START DATASET ENTRIES

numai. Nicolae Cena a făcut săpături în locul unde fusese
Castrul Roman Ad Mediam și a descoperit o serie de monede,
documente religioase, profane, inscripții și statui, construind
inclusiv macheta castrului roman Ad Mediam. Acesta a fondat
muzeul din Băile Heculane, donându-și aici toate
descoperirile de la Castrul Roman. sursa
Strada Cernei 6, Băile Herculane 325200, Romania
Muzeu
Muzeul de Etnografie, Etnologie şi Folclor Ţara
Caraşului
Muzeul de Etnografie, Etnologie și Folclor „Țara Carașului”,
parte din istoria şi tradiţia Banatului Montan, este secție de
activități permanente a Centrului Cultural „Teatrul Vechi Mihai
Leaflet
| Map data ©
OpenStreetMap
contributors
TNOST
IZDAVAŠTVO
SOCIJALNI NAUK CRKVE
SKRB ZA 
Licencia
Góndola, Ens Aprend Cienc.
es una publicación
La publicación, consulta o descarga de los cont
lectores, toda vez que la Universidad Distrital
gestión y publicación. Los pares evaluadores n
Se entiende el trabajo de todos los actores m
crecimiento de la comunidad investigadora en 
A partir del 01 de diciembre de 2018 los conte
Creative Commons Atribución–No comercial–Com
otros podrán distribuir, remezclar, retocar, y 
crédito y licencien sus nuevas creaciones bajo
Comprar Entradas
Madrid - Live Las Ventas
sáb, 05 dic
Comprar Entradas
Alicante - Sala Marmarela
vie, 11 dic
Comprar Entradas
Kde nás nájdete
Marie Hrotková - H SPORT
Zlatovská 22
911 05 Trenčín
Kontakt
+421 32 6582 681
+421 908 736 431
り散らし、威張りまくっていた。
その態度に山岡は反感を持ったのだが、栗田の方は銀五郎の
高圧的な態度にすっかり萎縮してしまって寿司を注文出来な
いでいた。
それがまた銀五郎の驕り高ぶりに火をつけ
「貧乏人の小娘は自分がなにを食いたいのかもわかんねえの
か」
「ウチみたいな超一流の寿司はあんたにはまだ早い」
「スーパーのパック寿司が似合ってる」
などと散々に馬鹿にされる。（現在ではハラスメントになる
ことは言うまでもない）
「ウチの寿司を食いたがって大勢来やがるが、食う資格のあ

END DATASET ENTRIES

§ **EXERCISE DIRECTIONS**
Which of the lines above include the word "publicación"? List those lines.

§ **TASK OUTPUT**
es una publicación
La publicación, consulta o descarga de los cont
gestión y publicación. Los pares evaluadores n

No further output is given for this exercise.